TEXT PASSAGE:

Yellowstone Caldera Chronicles is a weekly column written by scientists and collaborators of the Yellowstone Volcano Observatory. This week's contribution is from Mike Stickney, Director of the Earthquake Studies Office at the Montana Bureau of Mines and Geology.

View of the Madison Slide on August 21, 1959 with rapidly filling Earthquake Lake
View of the Madison Slide on August 21, 1959 with rapidly filling Earthquake Lake. Rock Creek Campground was near the flooded trees. Camping gear was left behind by survivors who sought high ground following the slide. Photo by Professor William B. Hall, Montana School of Mines Geology Department.

The landscape of the greater Yellowstone region has evolved gradually over millennia, punctuated by rare cataclysmic events such as volcanic eruptions, major earthquakes, and glacial outburst floods. The only such historical event occurred 65 years ago. The M7.3 Hebgen Lake earthquake took place at 11:37 p.m. local time on Monday, August 17, 1959, and unleashed the largest seismically triggered landslide in North America in recorded history.

DATASET:
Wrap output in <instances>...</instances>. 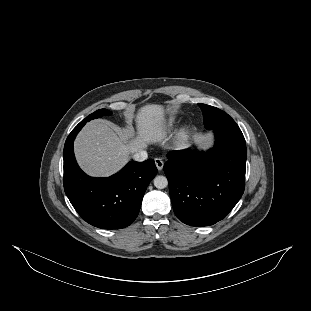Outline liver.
Listing matches in <instances>:
<instances>
[{"instance_id":"1","label":"liver","mask_w":311,"mask_h":311,"mask_svg":"<svg viewBox=\"0 0 311 311\" xmlns=\"http://www.w3.org/2000/svg\"><path fill=\"white\" fill-rule=\"evenodd\" d=\"M128 128L96 119L88 122L79 132L74 143L78 164L90 176L108 177L119 171L129 160L130 154L146 149L148 144L161 142L164 131V107L147 104L137 114L125 113ZM135 118L137 136L129 141L131 123Z\"/></svg>"}]
</instances>
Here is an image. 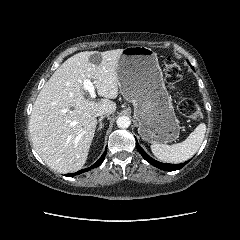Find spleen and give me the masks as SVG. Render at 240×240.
<instances>
[{
	"instance_id": "3e777b00",
	"label": "spleen",
	"mask_w": 240,
	"mask_h": 240,
	"mask_svg": "<svg viewBox=\"0 0 240 240\" xmlns=\"http://www.w3.org/2000/svg\"><path fill=\"white\" fill-rule=\"evenodd\" d=\"M206 132V125L199 124L181 143L173 145L153 143L151 151L156 158L168 163H181L191 158L200 148Z\"/></svg>"
}]
</instances>
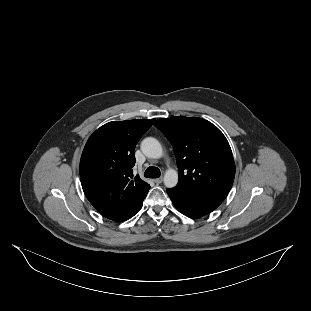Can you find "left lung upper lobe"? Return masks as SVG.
Listing matches in <instances>:
<instances>
[{
	"label": "left lung upper lobe",
	"instance_id": "1",
	"mask_svg": "<svg viewBox=\"0 0 311 311\" xmlns=\"http://www.w3.org/2000/svg\"><path fill=\"white\" fill-rule=\"evenodd\" d=\"M155 126L174 149L179 172L175 188L223 201L235 176L232 151L223 133L198 117L161 118Z\"/></svg>",
	"mask_w": 311,
	"mask_h": 311
}]
</instances>
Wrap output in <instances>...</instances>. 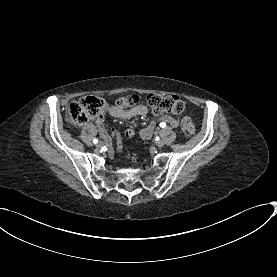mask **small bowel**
I'll return each instance as SVG.
<instances>
[{"instance_id": "small-bowel-1", "label": "small bowel", "mask_w": 277, "mask_h": 277, "mask_svg": "<svg viewBox=\"0 0 277 277\" xmlns=\"http://www.w3.org/2000/svg\"><path fill=\"white\" fill-rule=\"evenodd\" d=\"M106 113H108L109 115H111L115 118H119V119H122V120H130L134 117L146 116L149 113V109L146 105H143V104L134 105L129 110H122L118 107H114V106L109 107L108 105H105L103 111L101 113H99L98 115H96L95 117H93V121L96 123V125L98 127V130H99V133L104 136L103 137L104 154L106 156H111L112 155V149L110 148L111 147V139L107 135L106 128L103 124L104 115ZM159 120L169 124L172 127H177L178 124H179V121L176 117L171 116V115H165V116L161 117L160 119L153 120L147 127L143 128L140 131V136L143 139L150 138L152 136L153 131H154V127H155L156 123ZM111 133L118 135V128L117 127H112L111 128ZM133 137H134L133 128L132 127H126L125 128V138L126 139H131Z\"/></svg>"}]
</instances>
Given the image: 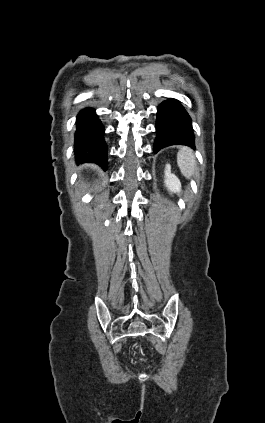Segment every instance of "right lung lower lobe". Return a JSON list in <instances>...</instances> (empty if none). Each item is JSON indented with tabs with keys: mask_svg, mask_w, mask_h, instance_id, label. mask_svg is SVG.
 <instances>
[{
	"mask_svg": "<svg viewBox=\"0 0 265 423\" xmlns=\"http://www.w3.org/2000/svg\"><path fill=\"white\" fill-rule=\"evenodd\" d=\"M104 128L94 109L82 110L77 118L75 157L79 162H94L107 169V145Z\"/></svg>",
	"mask_w": 265,
	"mask_h": 423,
	"instance_id": "98d812e1",
	"label": "right lung lower lobe"
}]
</instances>
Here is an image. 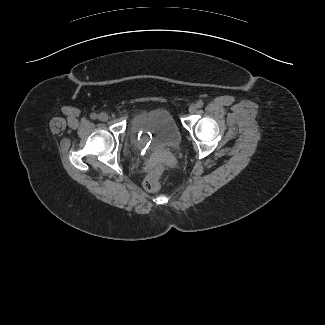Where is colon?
I'll use <instances>...</instances> for the list:
<instances>
[{
	"mask_svg": "<svg viewBox=\"0 0 325 325\" xmlns=\"http://www.w3.org/2000/svg\"><path fill=\"white\" fill-rule=\"evenodd\" d=\"M165 172V166L160 165L153 169L145 178L144 180V187L146 190L151 191V192H156L160 189L161 187V177Z\"/></svg>",
	"mask_w": 325,
	"mask_h": 325,
	"instance_id": "colon-1",
	"label": "colon"
}]
</instances>
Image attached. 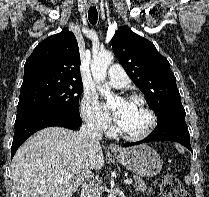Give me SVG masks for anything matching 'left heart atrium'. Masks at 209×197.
Listing matches in <instances>:
<instances>
[{
    "label": "left heart atrium",
    "mask_w": 209,
    "mask_h": 197,
    "mask_svg": "<svg viewBox=\"0 0 209 197\" xmlns=\"http://www.w3.org/2000/svg\"><path fill=\"white\" fill-rule=\"evenodd\" d=\"M128 107H129L128 102L124 101L119 107L116 108L114 114L117 122L121 121Z\"/></svg>",
    "instance_id": "39dd6f15"
}]
</instances>
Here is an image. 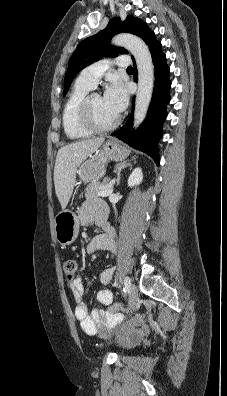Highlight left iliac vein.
Listing matches in <instances>:
<instances>
[{"label": "left iliac vein", "instance_id": "1", "mask_svg": "<svg viewBox=\"0 0 227 396\" xmlns=\"http://www.w3.org/2000/svg\"><path fill=\"white\" fill-rule=\"evenodd\" d=\"M138 299V290L134 283L130 284L129 288V306L131 309L135 308Z\"/></svg>", "mask_w": 227, "mask_h": 396}]
</instances>
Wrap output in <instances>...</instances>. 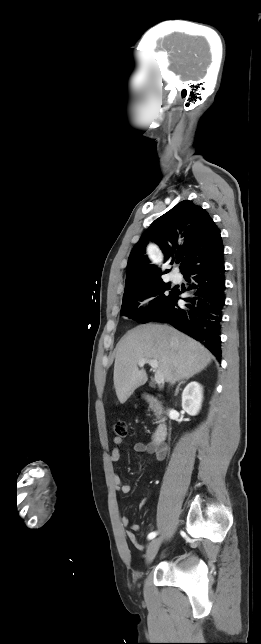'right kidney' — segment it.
<instances>
[{
	"label": "right kidney",
	"mask_w": 261,
	"mask_h": 644,
	"mask_svg": "<svg viewBox=\"0 0 261 644\" xmlns=\"http://www.w3.org/2000/svg\"><path fill=\"white\" fill-rule=\"evenodd\" d=\"M203 400L202 387L198 382L189 383L182 393V408L191 416L198 414Z\"/></svg>",
	"instance_id": "1"
}]
</instances>
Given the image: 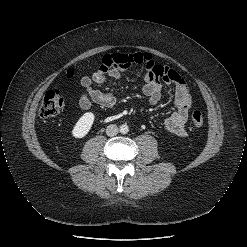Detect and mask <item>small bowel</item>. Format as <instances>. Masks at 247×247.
Wrapping results in <instances>:
<instances>
[{"mask_svg": "<svg viewBox=\"0 0 247 247\" xmlns=\"http://www.w3.org/2000/svg\"><path fill=\"white\" fill-rule=\"evenodd\" d=\"M133 66L146 68L142 93L147 96L150 104L155 105L160 101L162 82L168 86H173L176 109L164 120V126L166 130L175 135L186 136V123L191 108L190 90L177 71L156 63L152 55L147 52L105 55L100 67L94 73L82 76L80 81L86 93L80 96L79 106L87 110L94 102L105 108L114 107L116 104L115 96L110 92L94 89L93 84H104L108 77L121 81L123 73Z\"/></svg>", "mask_w": 247, "mask_h": 247, "instance_id": "small-bowel-1", "label": "small bowel"}]
</instances>
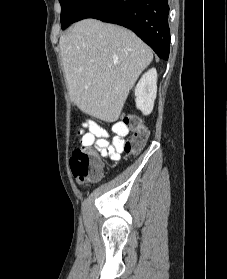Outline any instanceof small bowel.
Segmentation results:
<instances>
[{
    "mask_svg": "<svg viewBox=\"0 0 227 279\" xmlns=\"http://www.w3.org/2000/svg\"><path fill=\"white\" fill-rule=\"evenodd\" d=\"M89 134L93 138L92 146L102 157H106L113 162H118L121 155L125 152V137L128 135V129L122 123H115L112 126V142L109 143V132L97 120H89L87 124Z\"/></svg>",
    "mask_w": 227,
    "mask_h": 279,
    "instance_id": "small-bowel-1",
    "label": "small bowel"
}]
</instances>
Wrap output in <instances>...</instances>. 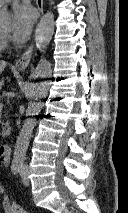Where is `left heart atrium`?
<instances>
[{
  "label": "left heart atrium",
  "mask_w": 128,
  "mask_h": 213,
  "mask_svg": "<svg viewBox=\"0 0 128 213\" xmlns=\"http://www.w3.org/2000/svg\"><path fill=\"white\" fill-rule=\"evenodd\" d=\"M35 13L25 4L16 5L13 9L12 37L16 43H23L30 35Z\"/></svg>",
  "instance_id": "obj_1"
}]
</instances>
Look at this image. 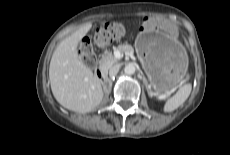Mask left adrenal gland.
<instances>
[{
    "mask_svg": "<svg viewBox=\"0 0 230 155\" xmlns=\"http://www.w3.org/2000/svg\"><path fill=\"white\" fill-rule=\"evenodd\" d=\"M143 80H144V83H145L146 88H147V80H146V78H144ZM148 94H149L150 96H152L149 90H148Z\"/></svg>",
    "mask_w": 230,
    "mask_h": 155,
    "instance_id": "obj_1",
    "label": "left adrenal gland"
}]
</instances>
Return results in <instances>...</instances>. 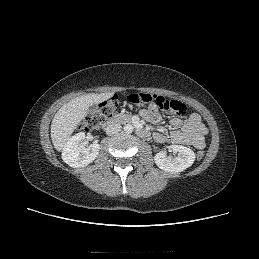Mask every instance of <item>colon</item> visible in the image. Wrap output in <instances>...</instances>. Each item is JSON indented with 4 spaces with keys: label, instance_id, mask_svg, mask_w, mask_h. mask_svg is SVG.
<instances>
[{
    "label": "colon",
    "instance_id": "1",
    "mask_svg": "<svg viewBox=\"0 0 259 259\" xmlns=\"http://www.w3.org/2000/svg\"><path fill=\"white\" fill-rule=\"evenodd\" d=\"M127 100L132 105L150 104L156 106L158 109L171 112L174 114H184L186 106L178 100L167 99L163 96L150 94V93H133L127 97ZM119 105L117 96H113L109 100L99 104L96 111L89 114L83 121L82 127L86 130H91L99 127L106 120L111 118L116 112ZM204 151L200 150L196 156L198 160L204 157Z\"/></svg>",
    "mask_w": 259,
    "mask_h": 259
}]
</instances>
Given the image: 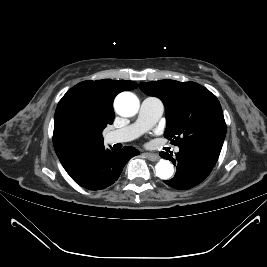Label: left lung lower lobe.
<instances>
[{"mask_svg":"<svg viewBox=\"0 0 267 267\" xmlns=\"http://www.w3.org/2000/svg\"><path fill=\"white\" fill-rule=\"evenodd\" d=\"M176 157L167 152L160 156L177 165L175 176L164 182L180 190L190 189L201 183L212 171L220 151L209 147H182Z\"/></svg>","mask_w":267,"mask_h":267,"instance_id":"left-lung-lower-lobe-1","label":"left lung lower lobe"}]
</instances>
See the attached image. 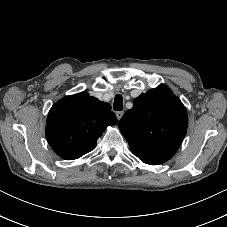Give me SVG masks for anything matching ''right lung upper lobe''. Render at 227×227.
Returning a JSON list of instances; mask_svg holds the SVG:
<instances>
[{
	"instance_id": "1",
	"label": "right lung upper lobe",
	"mask_w": 227,
	"mask_h": 227,
	"mask_svg": "<svg viewBox=\"0 0 227 227\" xmlns=\"http://www.w3.org/2000/svg\"><path fill=\"white\" fill-rule=\"evenodd\" d=\"M116 123L110 104L81 92L52 106L46 122V138L61 158L73 160L90 152L107 126Z\"/></svg>"
}]
</instances>
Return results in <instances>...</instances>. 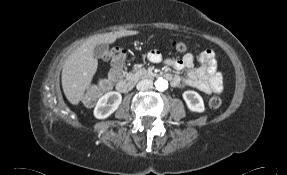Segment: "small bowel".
I'll return each instance as SVG.
<instances>
[{"instance_id": "c3829d8e", "label": "small bowel", "mask_w": 287, "mask_h": 175, "mask_svg": "<svg viewBox=\"0 0 287 175\" xmlns=\"http://www.w3.org/2000/svg\"><path fill=\"white\" fill-rule=\"evenodd\" d=\"M203 58H205V55H203ZM192 62H193V58L187 57L183 62H177V61L168 59L165 61V64L169 68L181 70L184 67L191 64ZM207 73H208V68L205 65H201L197 71H190V72H187L183 76L177 77L175 79V82L177 84L192 85V86H196L204 90H207L208 85L204 80Z\"/></svg>"}]
</instances>
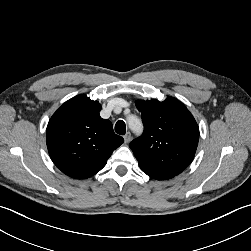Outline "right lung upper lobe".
Here are the masks:
<instances>
[{"label":"right lung upper lobe","instance_id":"obj_1","mask_svg":"<svg viewBox=\"0 0 251 251\" xmlns=\"http://www.w3.org/2000/svg\"><path fill=\"white\" fill-rule=\"evenodd\" d=\"M101 105L80 94L51 117L46 142L53 163L66 175L86 179L99 172L124 139L100 117Z\"/></svg>","mask_w":251,"mask_h":251}]
</instances>
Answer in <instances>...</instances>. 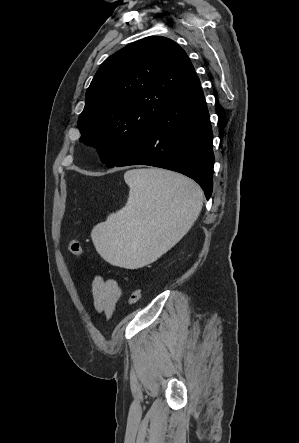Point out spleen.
I'll return each instance as SVG.
<instances>
[{
    "label": "spleen",
    "mask_w": 299,
    "mask_h": 443,
    "mask_svg": "<svg viewBox=\"0 0 299 443\" xmlns=\"http://www.w3.org/2000/svg\"><path fill=\"white\" fill-rule=\"evenodd\" d=\"M124 180L130 188L126 206L97 224L91 238L105 261L136 269L190 230L202 209L203 192L189 178L157 168L129 170Z\"/></svg>",
    "instance_id": "3e777b00"
}]
</instances>
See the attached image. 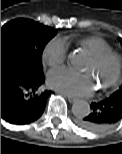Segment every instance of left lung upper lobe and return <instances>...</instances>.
<instances>
[{
  "instance_id": "5c2ea615",
  "label": "left lung upper lobe",
  "mask_w": 122,
  "mask_h": 154,
  "mask_svg": "<svg viewBox=\"0 0 122 154\" xmlns=\"http://www.w3.org/2000/svg\"><path fill=\"white\" fill-rule=\"evenodd\" d=\"M120 42L122 44V39H120ZM113 98L121 100L122 101V86L117 90L115 93L111 95Z\"/></svg>"
}]
</instances>
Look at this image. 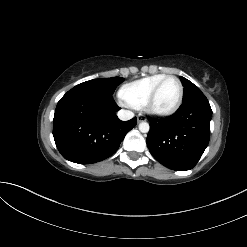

EXERCISE TASKS:
a) In the Yellowstone column, what magnitude is given for the Hebgen Lake earthquake?
b) From the Yellowstone column, extract everything from "The landscape of" down to "in recorded history.".

ANSWERS FOR THE TASKS:
a) M7.3

b)
The landscape of the greater Yellowstone region has evolved gradually over millennia, punctuated by rare cataclysmic events such as volcanic eruptions, major earthquakes, and glacial outburst floods. The only such historical event occurred 65 years ago. The M7.3 Hebgen Lake earthquake took place at 11:37 p.m. local time on Monday, August 17, 1959, and unleashed the largest seismically triggered landslide in North America in recorded history.